_SOURCE TEXT_:
This plan shows the roads and buildings erected in the 1st century, with artificial terracing making flat ground for wooden structures, with sheds and outhouses behind and used as workshops for light industry and manufacturing, with some residential. As a result the Walbrook to the east had already become silt-laden and subject to flood.


Some were shops and would have sold household goods, such as imported Gaulish wares and spices. Mixed in with the house keepers and shop owners would have been soldiers, as any new town was built and occupied by the army until citizen authorities took over. A large barracks stood in the north west area of the nascent city. It must have got lively at times. 



After the Boudican revolt of AD 60 Londinium was built bigger and better. Some of the new buildings were constructed on large oak beams, with finds suggesting that this building was a bakery.


A remarkable find was a whole door, surviving due to the wet conditions mentioned above.


After the Hadrianic fire (London has burned down throughout its history) we see stone buildings replacing some of the wooden ones. We find the iconic symbols of wealth in Roman times, the mosaic, the hypocaust and tessellated floors.


London was abandoned after the collapse of the Roman Empire until Alfred the Great turned it into a fortified burgh in 886. By the 10th century London was once again the biggest settlement in England. 


One of the main tasks for the archaeologists was to investigate the lost church of St Benet Sherehog (a shere hog is a ram castrated after its first shearing), seen here at the very edge of the site. Constructed in the 11th century it was destroyed in 1666. The Romans had a hand in its having to be rebuilt several times, because it kept sinking into a Roman drain!

_RAW DATA_:
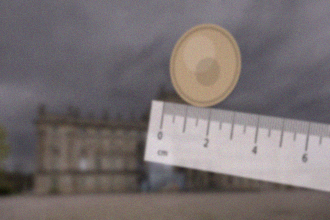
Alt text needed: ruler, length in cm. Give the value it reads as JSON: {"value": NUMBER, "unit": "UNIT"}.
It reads {"value": 3, "unit": "cm"}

_AIM OF THE EXERCISE_:
Reproduce the part of the London excavation text above that starts with "After the Hadrianic" and goes on through "and tessellated floors.".

_SOLUTION_:
After the Hadrianic fire (London has burned down throughout its history) we see stone buildings replacing some of the wooden ones. We find the iconic symbols of wealth in Roman times, the mosaic, the hypocaust and tessellated floors.